$16 Muffins, $8 Coffees, $5 Meatballs: Justice Dept. Spending Rapped

Sep 21, 2011
Originally published on September 21, 2011 2:05 pm

There's more ammunition today for those who collect evidence of government waste.

In a new report covering the last few years of the George W. Bush administration and the first year of the Obama administration, the Justice Department's Office of the Inspector General found that at conferences hosted by DOJ there was some "allowable but ... extravagant" spending.

A few notes from the report:

-- A lunch at a conference in San Francisco cost "$76 per person." At the same conference, "attendees received Cracker Jacks, popcorn, and candy bars at a single break that cost $32 per person."

-- "Another conference had a $60,000 reception that included platters of Swedish meatballs at a cost of nearly $5 per meatball."

-- "One conference served $16 muffins while another served Beef Wellington hors d'oeuvres that cost $7.32 per serving."

-- "Coffee and tea at [some] events cost between $0.62 and $1.03 an ounce. At the $1.03 per-ounce price, an 8-ounce cup of coffee would have cost $8.24."

Among the inspector general's recommendations: that the department use "external event planners" when organizing such events, because they're much more likely to be able to hold down costs.
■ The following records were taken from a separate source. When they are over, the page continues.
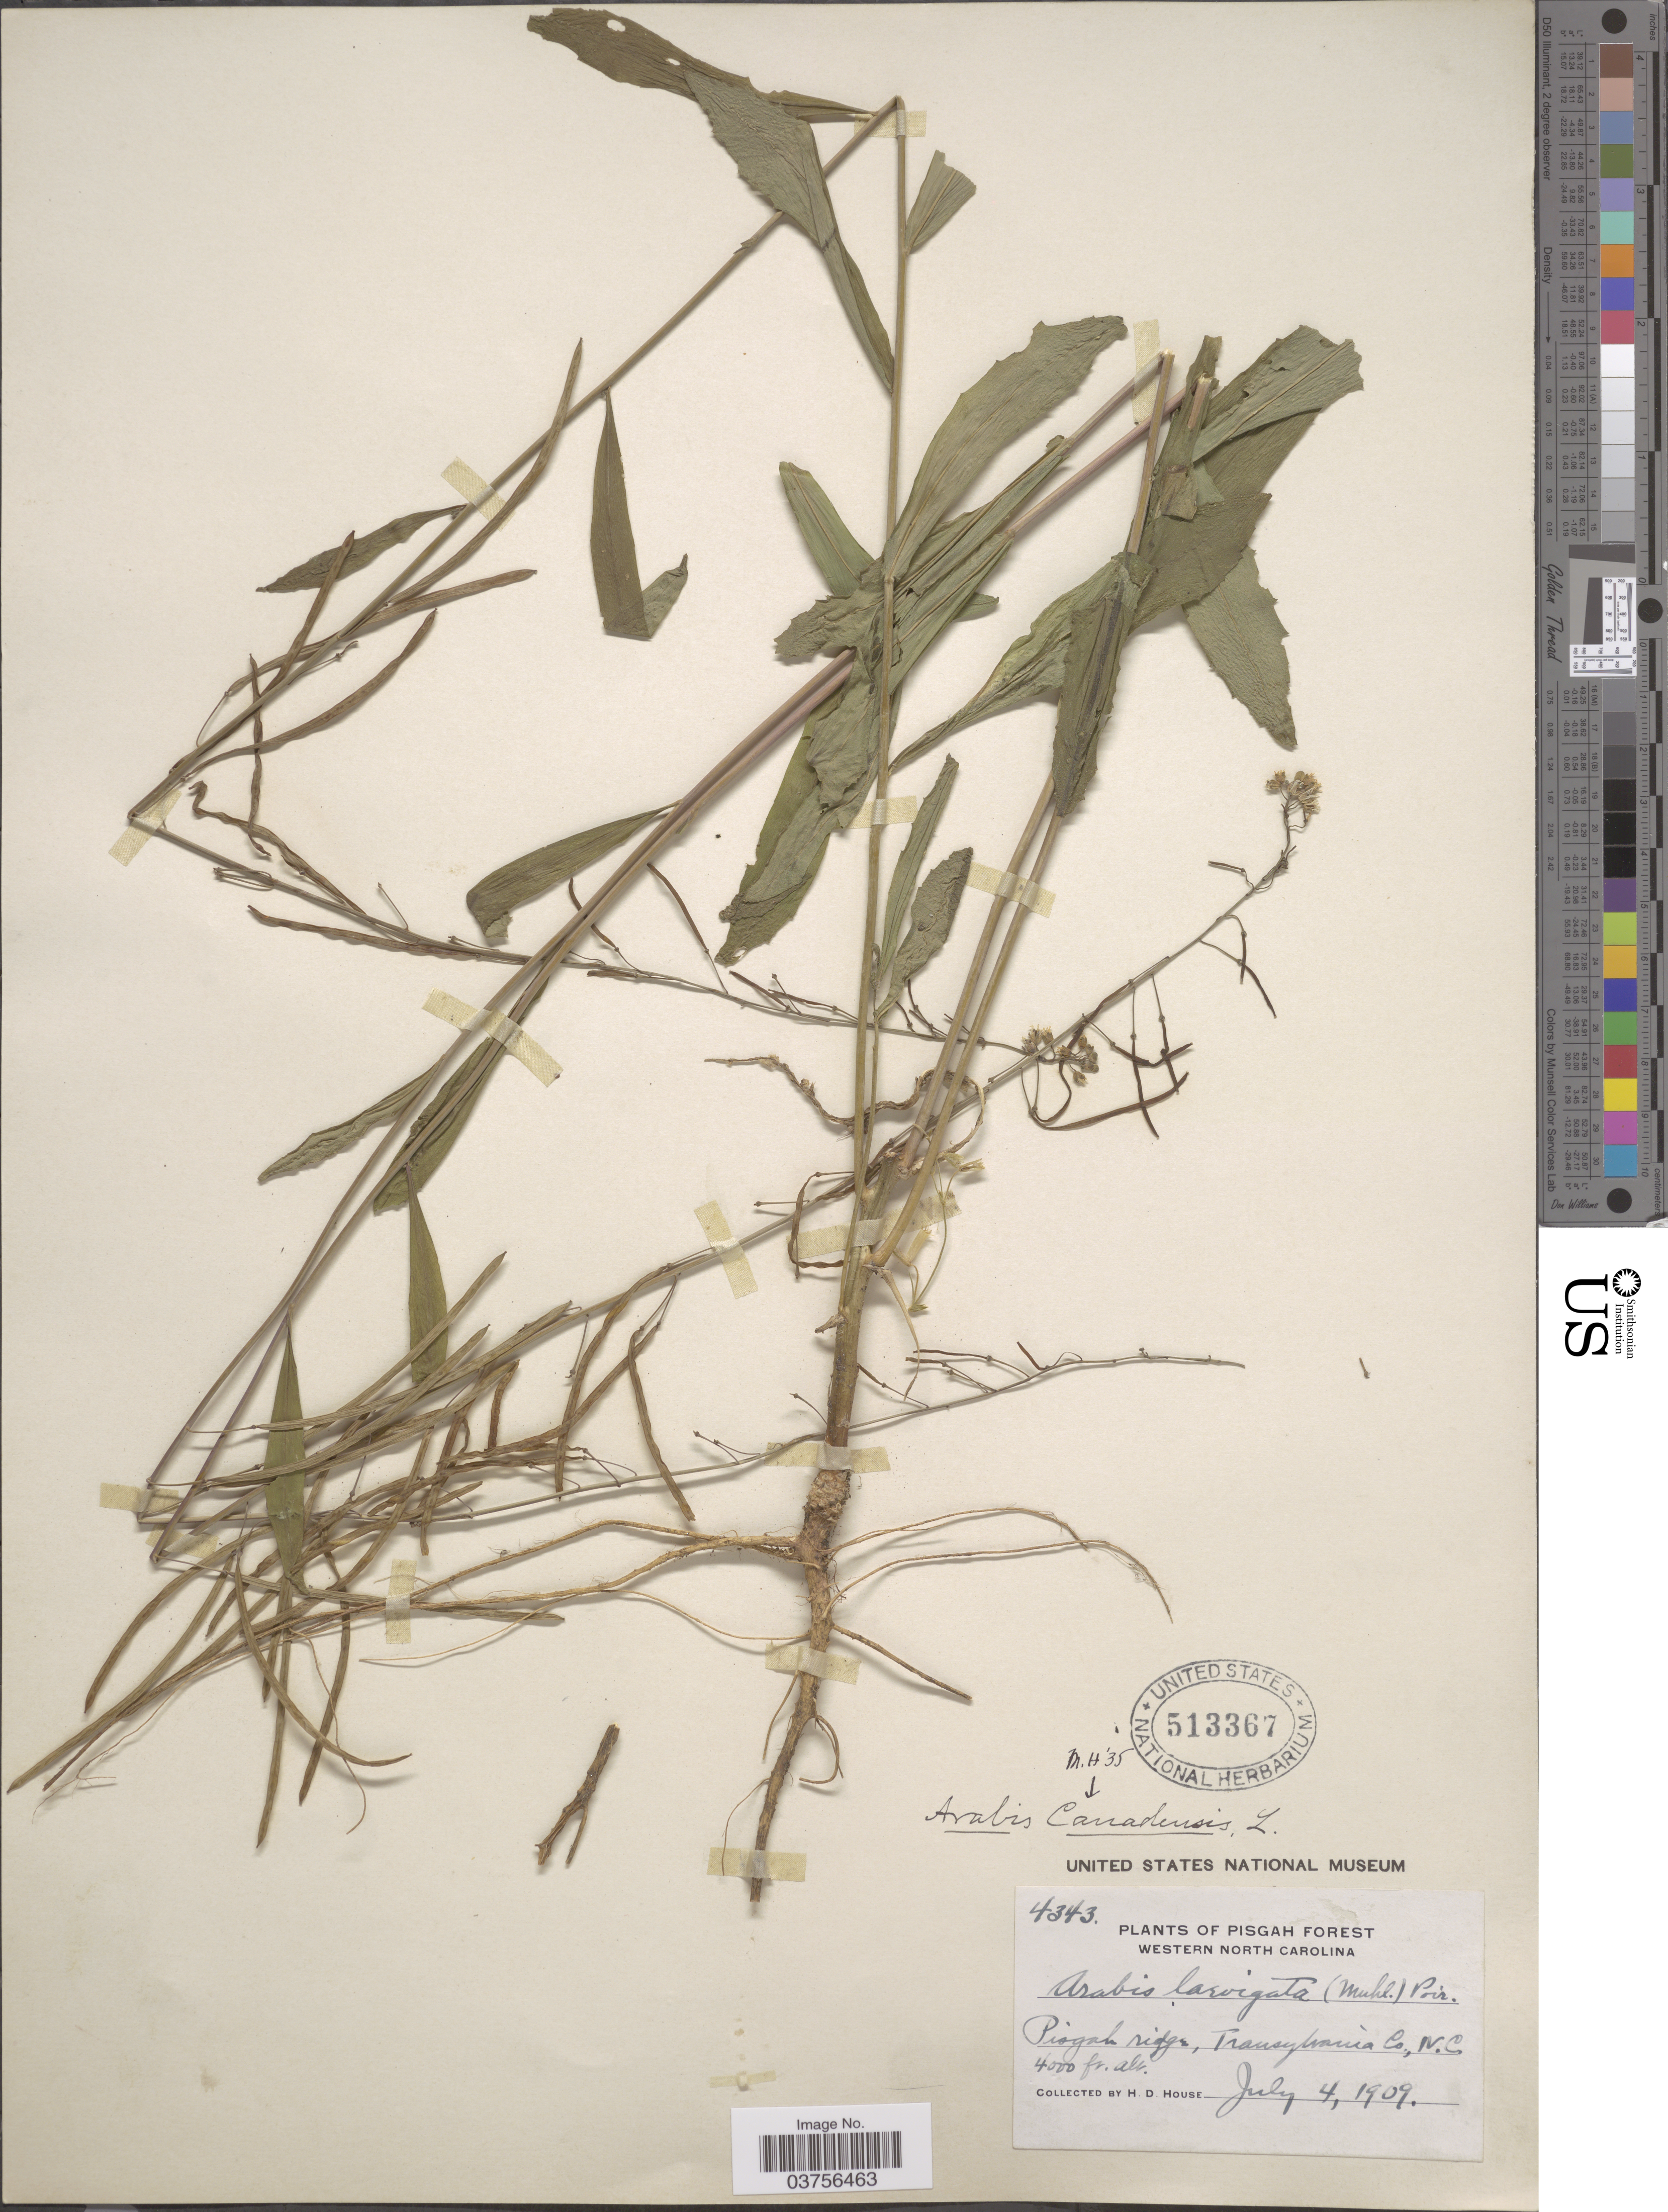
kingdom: Plantae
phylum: Tracheophyta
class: Magnoliopsida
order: Brassicales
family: Brassicaceae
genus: Arabis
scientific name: Arabis canadensis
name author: L.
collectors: H. D. House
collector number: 4343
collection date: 1909-07-04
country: United States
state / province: North Carolina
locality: Pisgah Forest. Western North Carolina. Pisgah ridge, Transsylvania Co.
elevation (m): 1219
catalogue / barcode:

As NPR's Carrie Johnson reports for our Newscast Desk, "the Justice Department says its agrees it needs to be more careful and that it will trim spending on conferences moving forward."

All told, as The Associated Press reports, "the department hosted or participated in 1,832 conferences in 2008 and 2009, costing $121 million."

Update at 2 p.m. ET. Reforms Already Underway, Justice Says.

Carrie sends us this statement from Deputy Attorney General James Cole:

"The Attorney General will not tolerate wasteful or excessive spending of any kind. That is why, in 2009, Department leadership took steps to make reforms and ensure components were aware of spending policies to improve accounting and reporting requirements for conferences. And at the beginning of this year, the Attorney General issued a memo ordering the reduction of spending, including the suspension of all non-essential conferences. In fact, in the first six months of FY2011, overall conference spending has been reduced.

"We recognize that ongoing monitoring is necessary to ensure that components fully comply with department policies, and we will redouble our efforts in overseeing conference requests. Failure to comply with the Department's policies is not acceptable."